§ Extracto proporcionado
>>>>>

Sin embargo, ante todo esto, la situación pasó, en muchos casos, de dramática a trágica, como en el caso de la matanza en Uvalde, Texas en el mes de mayo, o el atentado contra un niño al que sus compañeros prendieron fuego en una escuela de la ciudad de Querétaro en el mes de junio ante la mirada e inacción de la maestra y la tapadera por parte de la directora del plantel, como responsables directas y quienes minimizaron el hecho amparadas en que se trata de una escuela pública y de una familia de origen indígena; ¿qué hubiera pasado si esta situación se hubiera presentado en una escuela particular y para personas de altos recursos?
Independientemente de los factores mencionados, pero no al margen de ellos, vemos que la educación ha venido perdiendo terreno en cuanto a calidad, sobre todo en lo que se refiere a los valores, es decir, que el aspecto más importante y relevante de la educación, como lo es el aspecto formativo, ha dejado de ser primordial, tanto en los hogares, como en la escuela que, por definición, debería constituir el paliativo de tantas situaciones que se viven al interior de las familias.
La pandemia dejó secuelas muy graves en todos los ámbitos de la vida social y económica y a nivel mundial, sin embargo, en México en donde la educación es considerada en un último plano, el problema se acentúa debido a las características propias de las políticas y decisiones erróneas de quienes están al frente de la formación de nuestros jóvenes y quienes han politizado el tema hasta el absurdo.

<<<<<

§ Información proporcionada
>>>>>

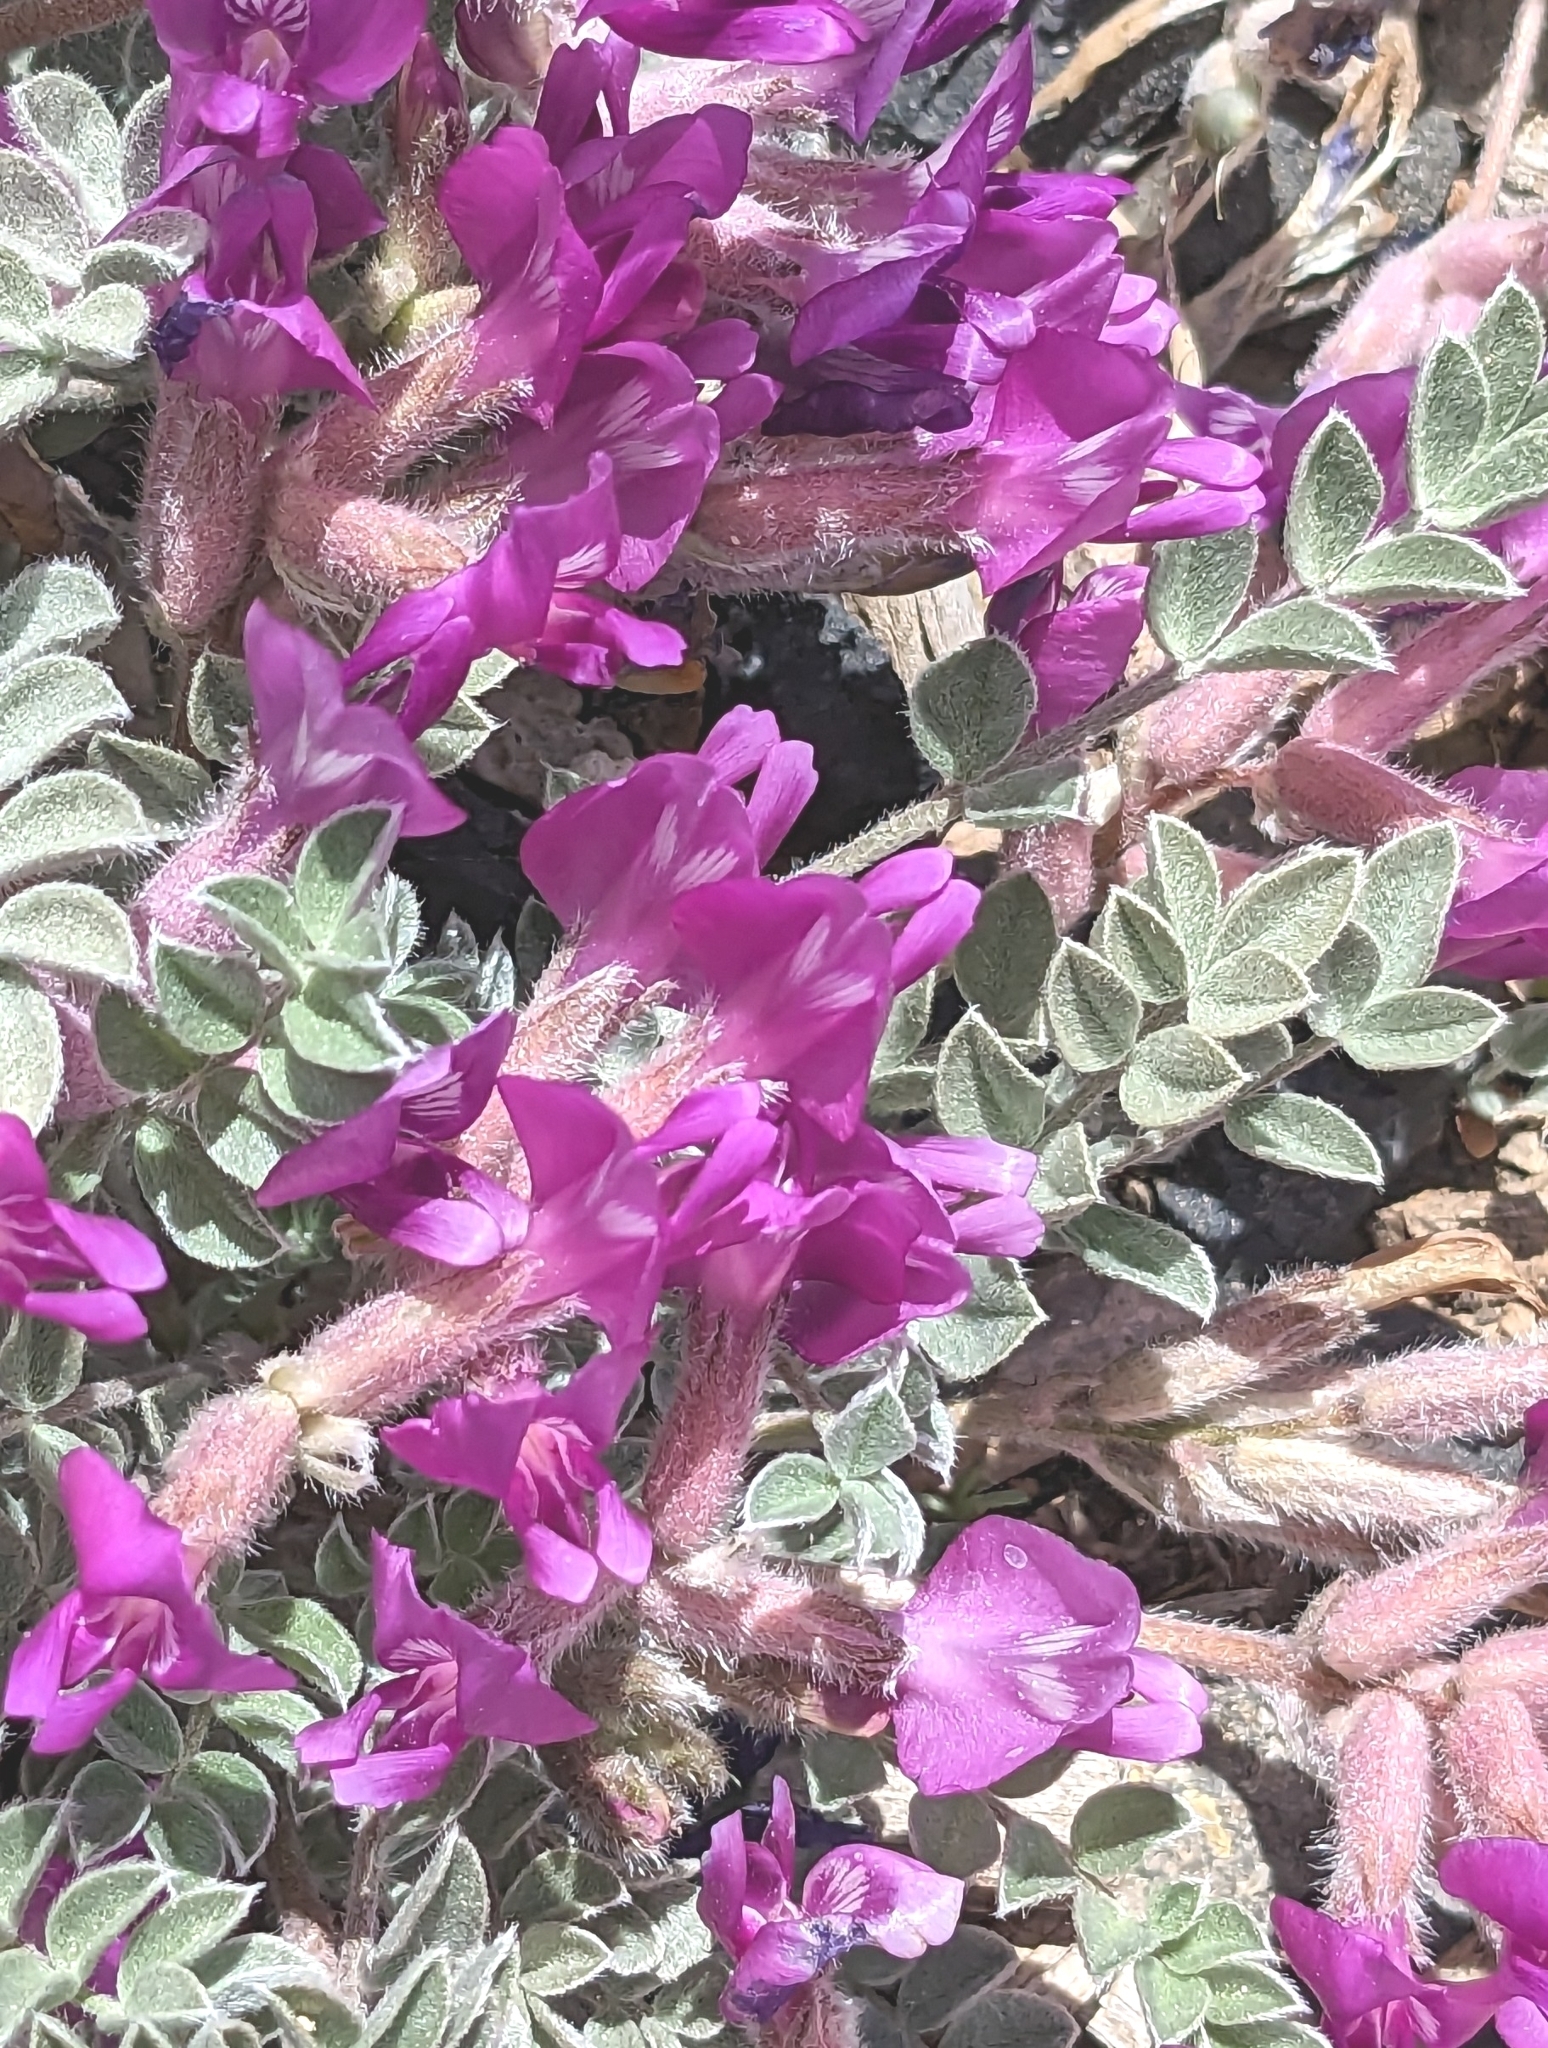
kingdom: Plantae
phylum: Tracheophyta
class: Magnoliopsida
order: Fabales
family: Fabaceae
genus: Astragalus
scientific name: Astragalus purshii
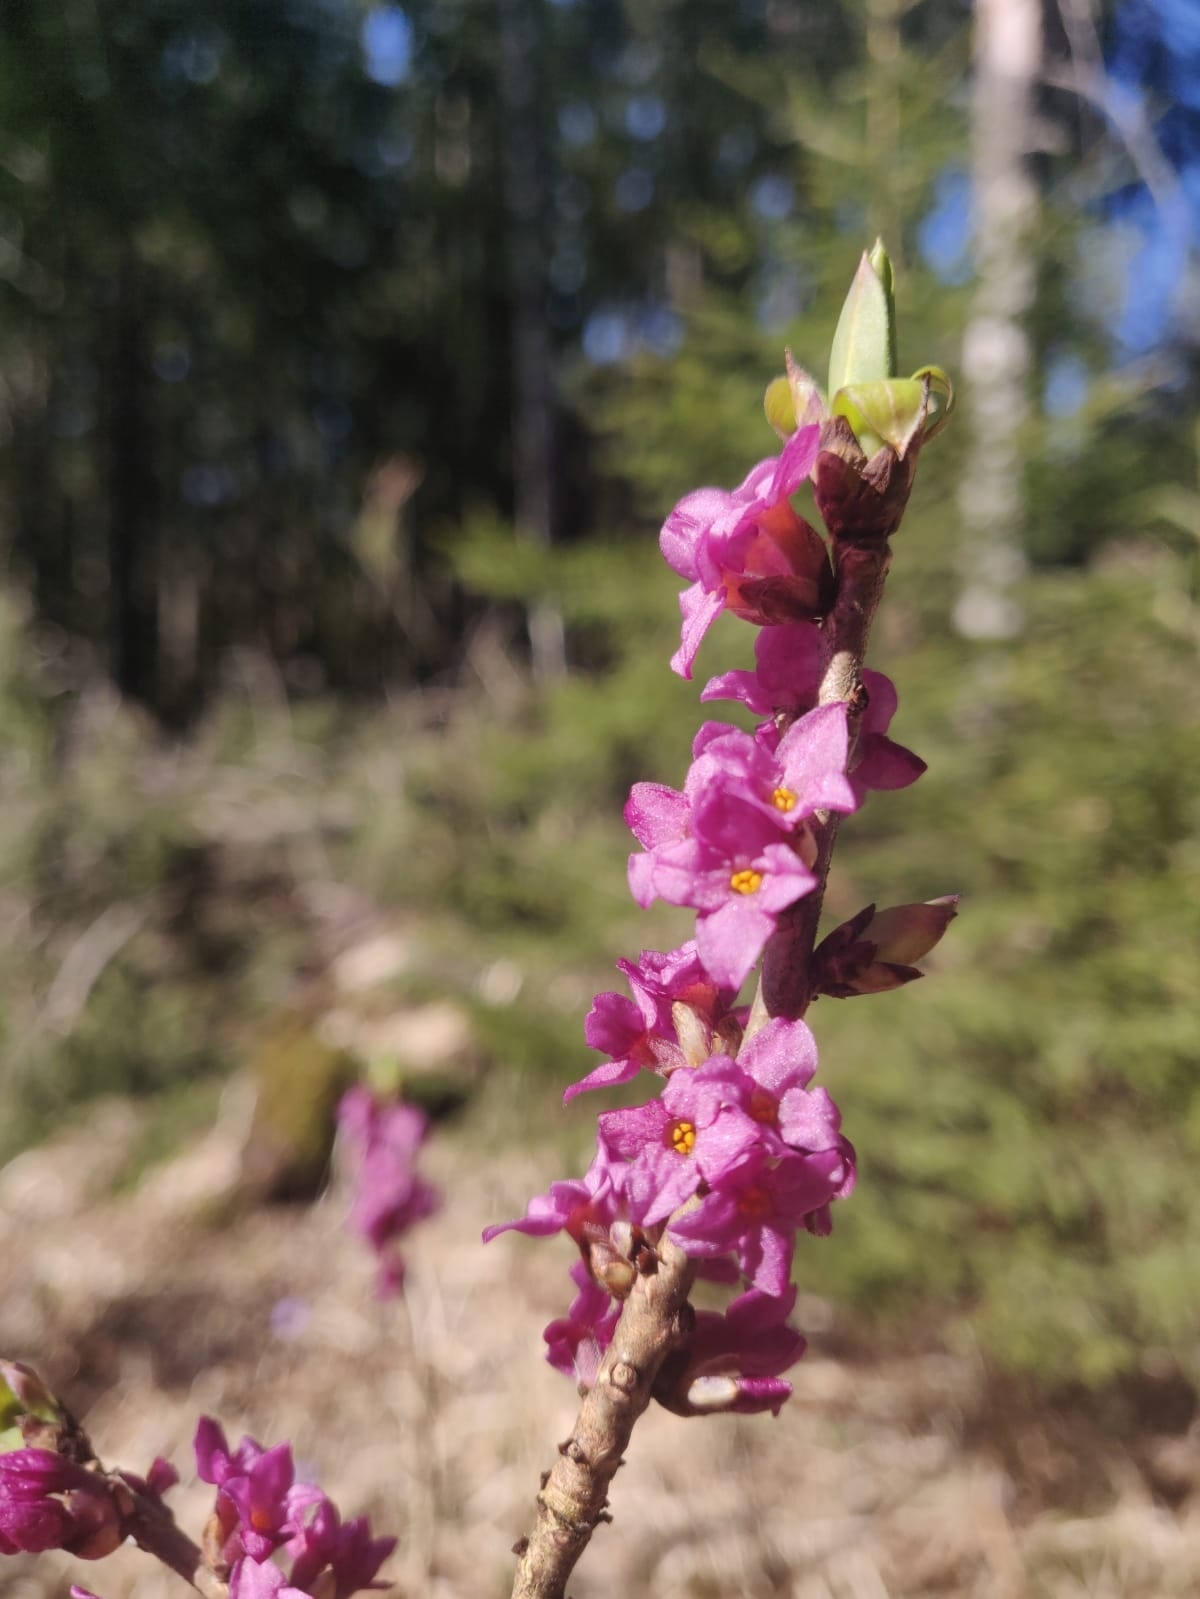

<<<<<

§ Tarea 1
Copia del extracto proporcionado el tramo desde "Sin embargo, ante" hasta "de altos recursos?", renombrando "maestra" como "profesora".
§ Tarea 2
Según el extracto proporcionado, ¿en qué ciudad unos compañeros prendieron fuego a un niño en una escuela?

§ Resultado 1
Sin embargo, ante todo esto, la situación pasó, en muchos casos, de dramática a trágica, como en el caso de la matanza en Uvalde, Texas en el mes de mayo, o el atentado contra un niño al que sus compañeros prendieron fuego en una escuela de la ciudad de Querétaro en el mes de junio ante la mirada e inacción de la profesora y la tapadera por parte de la directora del plantel, como responsables directas y quienes minimizaron el hecho amparadas en que se trata de una escuela pública y de una familia de origen indígena; ¿qué hubiera pasado si esta situación se hubiera presentado en una escuela particular y para personas de altos recursos?

§ Resultado 2
En Querétaro.